# Backgrounds?



## jschall (Apr 2, 2009)

I'm on a budget, should I go for a black background?
Is there a good picture background for a 4ft malawi tank, or any 3d backgrounds that don't cost $100+?


----------



## RyanR (Apr 29, 2008)

Poke around the LFS's in your area, and pull out all of their backgrounds. I found a background that works great for me (mostly black, but a few green plants) for $1/ft.

Lots of DIY options if you scour the DIY section of the forum.

-Ryan


----------



## MalawiLover (Sep 12, 2006)

black paint is very cheap. Actually if you are using paoint you can use any color they make.

You can look at the my tanks (click the Tanks tab under my signature). All but one has a black paint background.


----------



## jschall (Apr 2, 2009)

I don't want to get into DIYing a 4ft 3d background. If there's a really easy-to-do one, maybe, but I'm not carving styrofoam and coating it in concrete and epoxy.
Are there any 2d rock backgrounds? Do they work out at all, or is black just plain better?
I also would rather not deal with painting it. A simple black background is easy to apply and is reversible, paint is not nearly as reversible.


----------



## Rick_Lindsey (Aug 26, 2002)

If I wanted a black background and didn't want to paint, I'd price a piece of black felt or fabric...

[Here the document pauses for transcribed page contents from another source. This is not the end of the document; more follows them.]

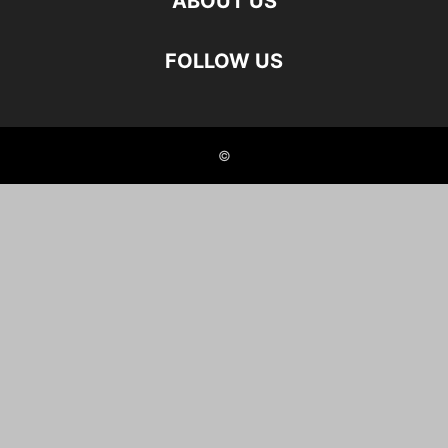
ABOUT US
FOLLOW US
©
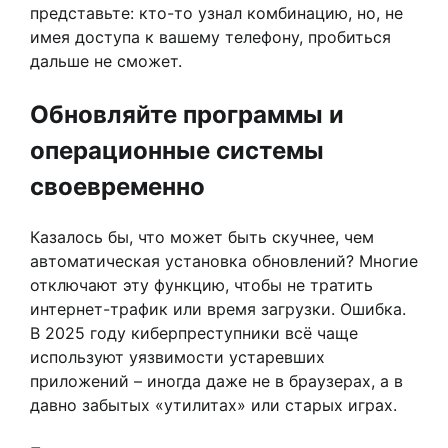
представьте: кто-то узнал комбинацию, но, не
имея доступа к вашему телефону, пробиться
дальше не сможет.
Обновляйте программы и
операционные системы
своевременно
Казалось бы, что может быть скучнее, чем
автоматическая установка обновлений? Многие
отключают эту функцию, чтобы не тратить
интернет-трафик или время загрузки. Ошибка.
В 2025 году киберпреступники всё чаще
используют уязвимости устаревших
приложений – иногда даже не в браузерах, а в
давно забытых «утилитах» или старых играх.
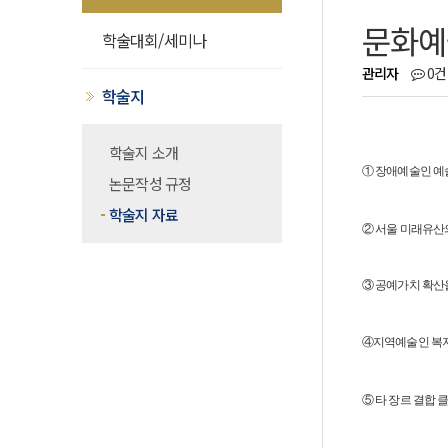
문화예술
학술대회/세미나
관리자
0건
학술지
학술지 소개
① 장애예술인 예
논문작성 규정
학술지 자료
② 서울 미래유산
③ 공예가치 확산
④지역예술인 복지정
⑤ 타 장르 결합 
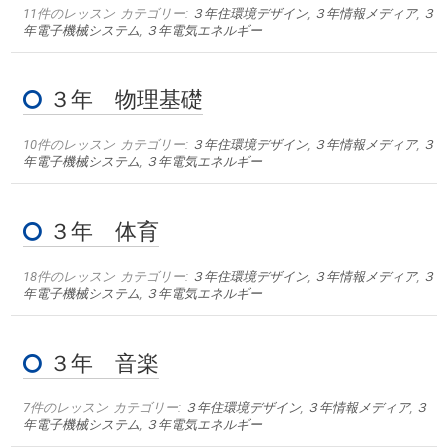
11件のレッスン
カテゴリー:
３年住環境デザイン
,
３年情報メディア
,
３
年電子機械システム
,
３年電気エネルギー
３年 物理基礎
10件のレッスン
カテゴリー:
３年住環境デザイン
,
３年情報メディア
,
３
年電子機械システム
,
３年電気エネルギー
３年 体育
18件のレッスン
カテゴリー:
３年住環境デザイン
,
３年情報メディア
,
３
年電子機械システム
,
３年電気エネルギー
３年 音楽
7件のレッスン
カテゴリー:
３年住環境デザイン
,
３年情報メディア
,
３
年電子機械システム
,
３年電気エネルギー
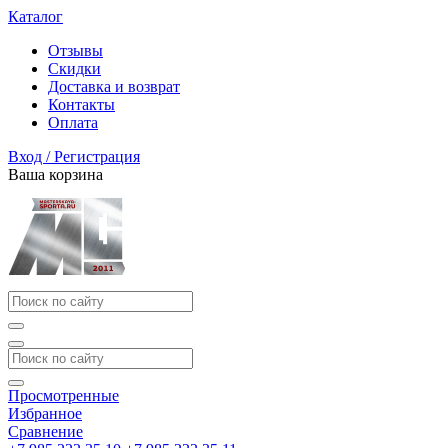
Каталог
Отзывы
Скидки
Доставка и возврат
Контакты
Оплата
Вход / Регистрация
Ваша корзина
Просмотренные
Избранное
Сравнение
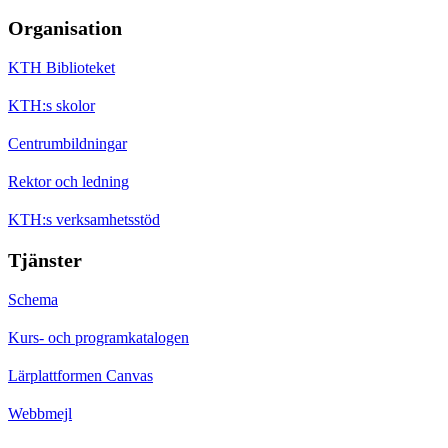
Organisation
KTH Biblioteket
KTH:s skolor
Centrumbildningar
Rektor och ledning
KTH:s verksamhetsstöd
Tjänster
Schema
Kurs- och programkatalogen
Lärplattformen Canvas
Webbmejl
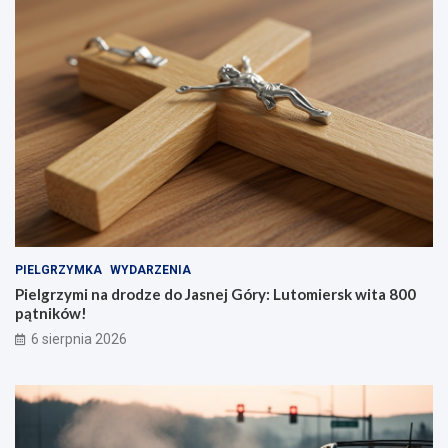
PIELGRZYMKA
WYDARZENIA
Pielgrzymi na drodze do Jasnej Góry: Lutomiersk wita 800
pątników!
6 sierpnia 2026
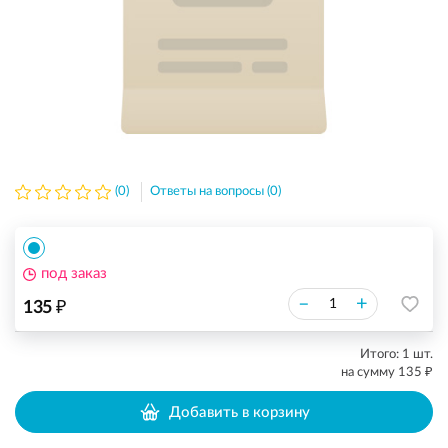
(0)
Ответы на вопросы (0)
под заказ
₽
–
+
135
Итого:
1
шт.
₽
на сумму
135
Добавить в корзину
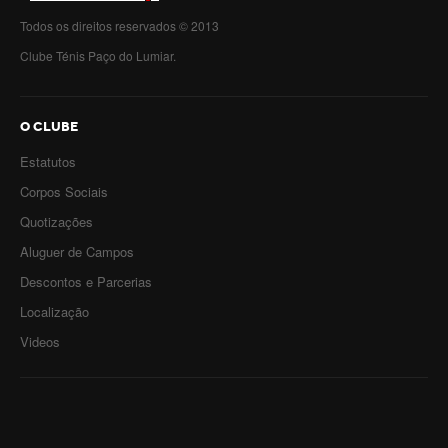
Todos os direitos reservados © 2013
Clube Ténis Paço do Lumiar.
O CLUBE
Estatutos
Corpos Sociais
Quotizações
Aluguer de Campos
Descontos e Parcerias
Localização
Videos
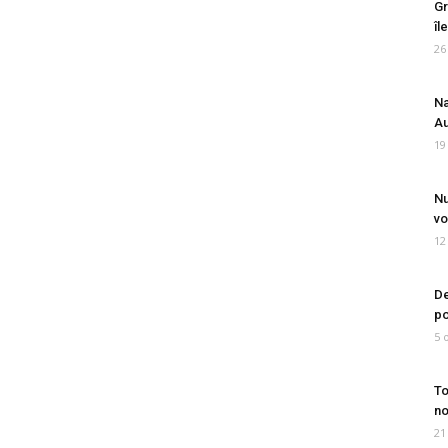
Gr
îl
26
Na
Au
19
Nu
vo
12
De
po
5 
To
no
21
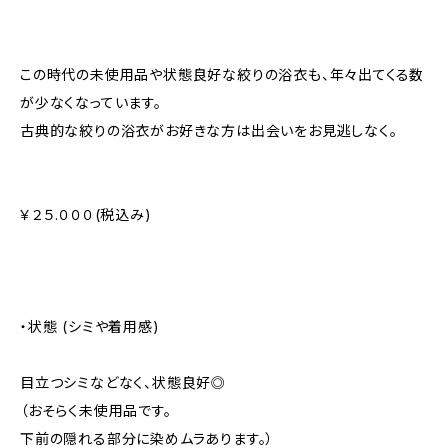
この時代の未使用品や状態良好な絞りの浴衣も、年々出てくる数
が少なくなっています。
古典的な絞りの浴衣がお好きな方は出会いをお見逃しなく。
￥２５.０００(税込み)
・状態 (シミや着用感)
目立つシミなどなく、状態良好◎
（おそらく未使用品です。
下前の隠れる部分に染めムラあります。）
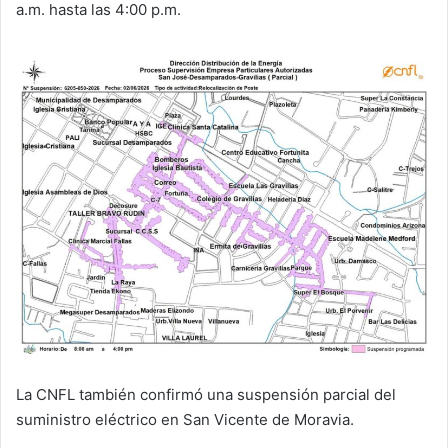
a.m. hasta las 4:00 p.m.
La CNFL también confirmó una suspensión parcial del
suministro eléctrico en San Vicente de Moravia.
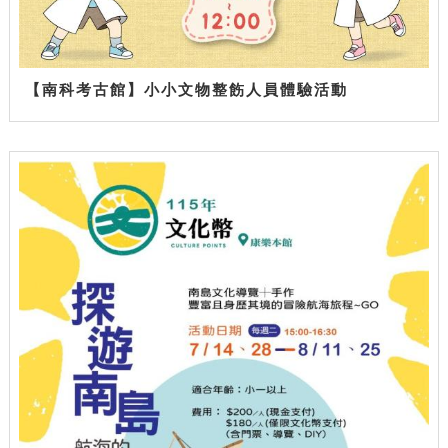
【南科考古館】小小文物整飭人員體驗活動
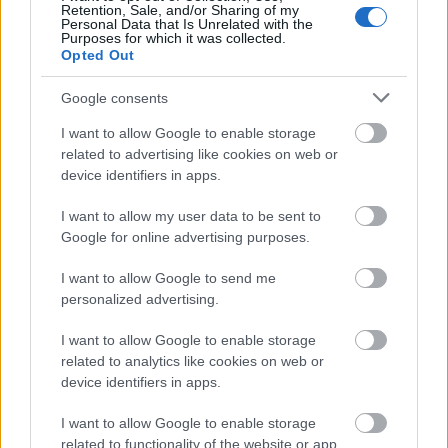
600 kilometrů za 41 hodin poctivé práce s 6.500
Retention, Sale, and/or Sharing of my
Personal Data that Is Unrelated with the
nastoupanými metry. Samozřejmě to jsou čísla
Purposes for which it was collected.
Opted Out
elitního týmu, výkonnostní sportovci toho dali
o malinko méně, ale rozhodně se nenechali v
Google consents
ničem zahambit a část z nich stíhala i většinu
tréninků komplet. Nyní čeká elitu soustředění
I want to allow Google to enable storage
ve Švýcarsku v Davosu ve výšce, následně se jede
related to advertising like cookies on web or
device identifiers in apps.
do Norska do Sjusjoenu a pak už přijdou na
začátku první závody sezóny v Bad Gastein, kdy
I want to allow my user data to be sent to
odstartuje další ročník Ski Classics – světového
Google for online advertising purposes.
poháru dálkových běhů.
I want to allow Google to send me
personalized advertising.
Kompletní fotogalerii ze soustředění včetně
I want to allow Google to enable storage
related to analytics like cookies on web or
videí najdete zde:
Mallorca 2024
device identifiers in apps.
I want to allow Google to enable storage
related to functionality of the website or app.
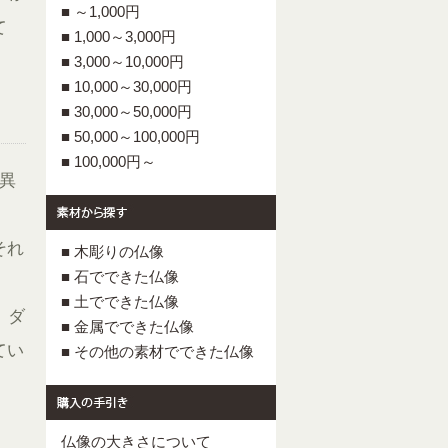
■ ～1,000円
て
■ 1,000～3,000円
■ 3,000～10,000円
■ 10,000～30,000円
■ 30,000～50,000円
■ 50,000～100,000円
■ 100,000円～
異
それ
■ 木彫りの仏像
■ 石でできた仏像
■ 土でできた仏像
、ダ
■ 金属でできた仏像
てい
■ その他の素材でできた仏像
仏像の大きさについて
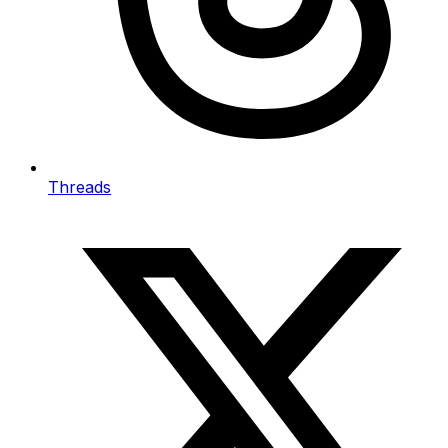
Threads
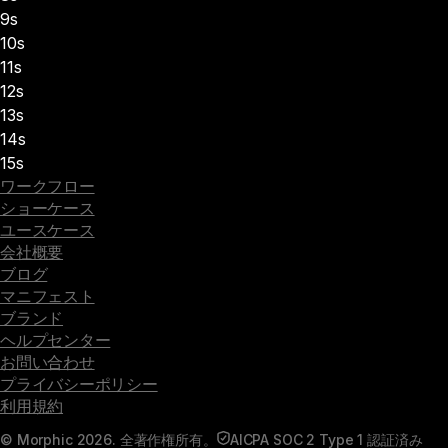
9s
10s
11s
12s
13s
14s
15s
ワークフロー
ショーケース
ユースケース
会社概要
ブログ
マニフェスト
ブランド
ヘルプセンター
お問い合わせ
プライバシーポリシー
利用規約
© Morphic 2026. 全著作権所有。
AICPA SOC 2 Type 1 認証済み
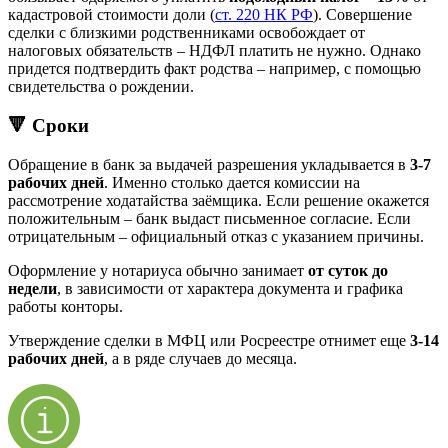
кадастровой стоимости доли (
ст. 220 НК РФ
). Совершение
сделки с близкими родственниками освобождает от
налоговых обязательств – НДФЛ платить не нужно. Однако
придется подтвердить факт родства – например, с помощью
свидетельства о рождении.
🔻 Сроки
Обращение в банк за выдачей разрешения укладывается в
3-7
рабочих дней
. Именно столько дается комиссии на
рассмотрение ходатайства заёмщика. Если решение окажется
положительным – банк выдаст письменное согласие. Если
отрицательным – официальный отказ с указанием причины.
Оформление у нотариуса обычно занимает
от суток до
недели
, в зависимости от характера документа и графика
работы конторы.
Утверждение сделки в МФЦ или Росреестре отнимет еще
3-14
рабочих дней
, а в ряде случаев до месяца.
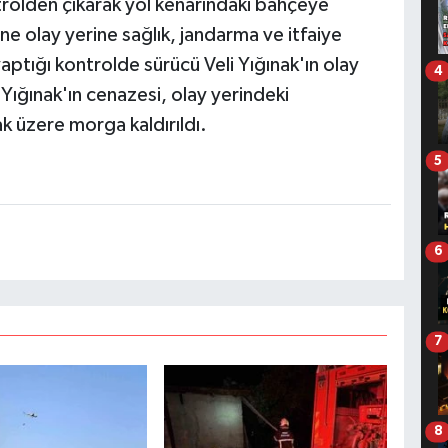
trolden çıkarak yol kenarındaki bahçeye
ine olay yerine sağlık, jandarma ve itfaiye
 yaptığı kontrolde sürücü Veli Yığınak'ın olay
4
 Yığınak'ın cenazesi, olay yerindeki
k üzere morga kaldırıldı.
5
6
7
8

-Rick (The armchair aquarist)


----------



## bntbrl (Apr 23, 2009)

For an easy way out thats not really DIY check out the aquarium store or chain for the 2D. THey carry rolls, some of the prints have a backside of either blue or black. That and some scoth tape should do you up.


----------



## hey_wood1981 (Apr 7, 2004)

http://www.drsfostersmith.com/product/p ... atid=18280

I used this stuff on one of my tanks. I have a black background and it makes it look just like the back is painted. It's nice too because it doesn't allow any water to get between the background and the tank. If you go the store bought background route I highly recommend this stuff.


----------



## football mom (Feb 19, 2006)

I had some leftover wallpaper that looked like a brown-beige marbled stone. I used it for a background just like the bg you buy by the foot, looks good, was free.


----------



## salukicichlids (Apr 16, 2009)

for a hundred bucks I would think you could make a decent 3D background. Even if you had to purchase a dremel to do it.


----------